Todd Medema recently learned that he will now be able to attend the college of his dreams — Carnegie Mellon University in Pittsburgh, Pennsylvania — due to his receipt of a very special scholarship.
The Leo Volz Scholarship is awarded to an Oakdale High School senior who is considered an outstanding, well-rounded student and it pays 100 percent of that student’s college tuition and books for four years of undergraduate education at an accredited two- or four-year college of their choice.
Medema received the phone call from OHS Principal Mike Moore telling him the news about being awarded the scholarship.
“It was so unbelievable,” Medema said. “…I was like, ‘Wait, did he actually say that?’”
For Moore, serving his first year as principal at OHS, this is the first time that he’s been able to deliver such momentous news to one of his students.
“It’s a pretty neat feeling knowing the significance of the Leo Volz,” he said of notifying Medema.

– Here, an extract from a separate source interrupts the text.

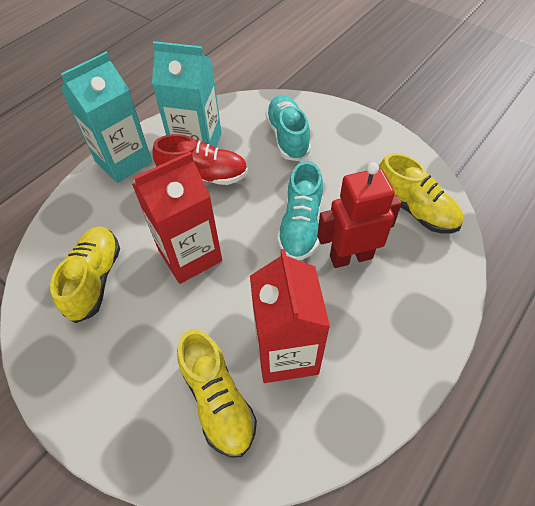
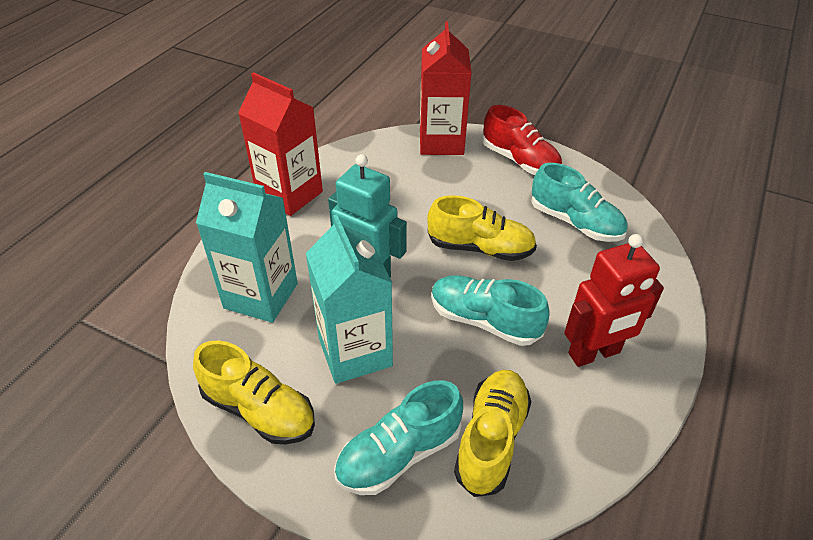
turquoise robot: none = 0 -> [328,154,407,278] = 1
turquoise shoe: [265,95,311,161] [277,161,323,260] = 2 -> [334,380,463,495] [431,275,550,346] [531,163,628,242] = 3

Medema resisted the urge to call his parents, Jan and Ralph Medema, to tell them the news. He said that he waited until they returned home for the day so he could see their faces. He recounted that he told his mom first and she screamed. He then told his dad who was also very excited, he said.
“I couldn’t have gone (to Carnegie Mellon) without the Leo Volz. I had an inkling I wouldn’t have been able to go without (it),” Medema noted. “…In my mind, the Leo Volz was connected to Carnegie Mellon.”
He credits his positive attitude in helping shape how things have worked out, but there’s been a great deal of effort on his part as well.
“I’ve sort of lived believing that if you believe there’s an opportunity, there will be an opportunity,” he said.
Medema was selected from a field of qualified senior applicants, then the field was narrowed to five finalists. The students each wrote an essay on a predetermined topic and were interviewed by a panel of judges.
“He’s a great kid, he’s an all-around kid. He’s involved in a lot of activities,” said Principal Moore.
A few of Medema’s activities include Model UN, Academic Decathlon, Science Olympiad, drama, band, Interact Club, ‘S’ Club, track and tennis, and more. He also runs his own computer business and recently attained status as an Eagle Scout.
He has also been involved with Academic Decathlon on a national and international level. He has been traveling this year doing computer work and other tasks for a company that sponsors the Academic Decathlon Nationals in Omaha, Nebraska and for the World Scholar’s Cup academic competition in the country of Dubai. Later this week, he’ll travel to Taiwan and Korea for another World Scholar’s Cup contest. He described the Scholar’s Cup as being similar to Aca Deca and that it also promotes teamwork and critical thinking.
“(Winning the Volz scholarship) reaffirms my belief that there’s more to life than just one thing,” Medema said. “I didn’t have the best grades… I competed against other people who have better community service…”
Moore pointed out that all of the students who were finalists for the scholarship were all top students. He said they all have good grades and they are very involved in various school activities and the community.
“To see the kids pull it off and do all those things, it’s a definite tribute to their character,” Moore said.
He added that the school does not select the winner, but a committee specific to the Leo Volz scholarship determines the winner.
“The fact that the Leo Volz covers so much means I can have options,” Medema said, noting that it will give him the ability to participate in summer research projects, be a double major, and have the opportunity to expand without boundaries.
Carnegie Mellon is a technical university and Medema plans to have a double major in Computer Science and Business. He said he has a desire to revolutionize technology. He also plans to participate in the school orchestra.
“It will be fun to see where all of this takes him,” said his mom Jan Medema. “He does have a lot of big dreams.”
Last summer, Medema attended Carnegie Mellon’s six-week summer program with the financial help of local organizations and individuals. The program gave him the opportunity to apply early for acceptance, learn more about college life, and see first hand what students and professors were doing.
He said that he appreciates how the Oakdale community has supported him. He said that his former GATE teacher Brenda Combs and OHS teacher Pete Simoncini have been very influential and have helped him grow, listened to his ideas, and even helped him grow his business. He added that he’s also appreciative of his parents who have helped him balance his schedule and have allowed him to travel.
“Being a senior, everyone expects you to have ‘senior-itis’ and become lazy,” Medema said. “It’s been just the opposite for me… The only boundaries I’ll have are the ones I set.”
Leo Volz was an Oakdale area farmer who lived in the area for a short time. In his will, he asked the Oakdale Joint Unified School District to set up a scholarship and he endowed it with $2 million.
The ability to award the scholarship is based on the interest earned on the endowment account and also based on how many previous winners are still currently in college and using the funds. That determines how much or how many scholarships can be awarded.
The Volz scholarship requires students to have a minimum 3.8 GPA or a score of at least 1200 points on the SAT, participation and achievement in school and extra-curricular activities, contributions to the community, employment, and financial need. Volz also had a passion for the arts and asked that it be considered as part of the criteria.